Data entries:
++++
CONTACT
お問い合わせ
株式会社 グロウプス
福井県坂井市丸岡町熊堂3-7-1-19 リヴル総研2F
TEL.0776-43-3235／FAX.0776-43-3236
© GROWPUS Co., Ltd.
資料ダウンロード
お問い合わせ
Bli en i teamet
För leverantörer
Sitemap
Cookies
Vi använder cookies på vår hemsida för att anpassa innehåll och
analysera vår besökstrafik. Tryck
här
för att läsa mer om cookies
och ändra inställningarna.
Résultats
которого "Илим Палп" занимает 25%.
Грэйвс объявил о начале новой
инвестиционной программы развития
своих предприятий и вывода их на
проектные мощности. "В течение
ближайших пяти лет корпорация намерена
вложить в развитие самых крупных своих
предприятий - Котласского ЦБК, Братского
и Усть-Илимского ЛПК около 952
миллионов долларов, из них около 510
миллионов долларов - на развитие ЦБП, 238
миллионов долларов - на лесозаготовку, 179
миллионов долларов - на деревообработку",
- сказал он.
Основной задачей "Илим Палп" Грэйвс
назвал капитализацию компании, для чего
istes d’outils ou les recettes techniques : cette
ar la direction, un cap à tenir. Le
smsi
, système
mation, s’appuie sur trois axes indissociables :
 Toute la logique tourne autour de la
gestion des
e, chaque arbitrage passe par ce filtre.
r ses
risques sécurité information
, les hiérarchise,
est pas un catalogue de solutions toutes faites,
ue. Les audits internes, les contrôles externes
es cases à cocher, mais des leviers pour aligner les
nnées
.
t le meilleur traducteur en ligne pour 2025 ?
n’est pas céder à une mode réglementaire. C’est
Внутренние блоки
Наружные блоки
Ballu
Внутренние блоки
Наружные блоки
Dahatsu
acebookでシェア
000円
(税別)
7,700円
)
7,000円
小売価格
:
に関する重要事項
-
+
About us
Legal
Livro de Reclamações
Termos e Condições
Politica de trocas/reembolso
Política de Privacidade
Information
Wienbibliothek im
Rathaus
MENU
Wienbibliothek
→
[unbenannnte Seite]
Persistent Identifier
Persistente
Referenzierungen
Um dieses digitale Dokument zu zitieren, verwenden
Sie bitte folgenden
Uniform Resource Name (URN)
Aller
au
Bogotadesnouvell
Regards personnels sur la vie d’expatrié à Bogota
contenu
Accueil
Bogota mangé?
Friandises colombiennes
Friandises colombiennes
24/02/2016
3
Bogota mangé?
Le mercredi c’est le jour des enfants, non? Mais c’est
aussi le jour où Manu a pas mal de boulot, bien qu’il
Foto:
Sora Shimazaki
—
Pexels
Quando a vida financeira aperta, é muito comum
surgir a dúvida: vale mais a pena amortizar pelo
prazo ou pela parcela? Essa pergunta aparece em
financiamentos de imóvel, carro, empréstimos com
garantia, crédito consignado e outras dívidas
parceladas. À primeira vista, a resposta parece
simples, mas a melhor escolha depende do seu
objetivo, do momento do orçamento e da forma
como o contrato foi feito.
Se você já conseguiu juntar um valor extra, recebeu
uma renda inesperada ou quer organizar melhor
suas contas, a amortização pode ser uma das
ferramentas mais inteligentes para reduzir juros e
++++
TASK: Above this instruction are the records; retype exactly the lines from the one containing "För leverantörer" up to and including the one containing "Грэйвс объявил о начале новой".

EXERCISE OUTPUT:
För leverantörer
Sitemap
Cookies
Vi använder cookies på vår hemsida för att anpassa innehåll och
analysera vår besökstrafik. Tryck
här
för att läsa mer om cookies
och ändra inställningarna.
Résultats
которого "Илим Палп" занимает 25%.
Грэйвс объявил о начале новой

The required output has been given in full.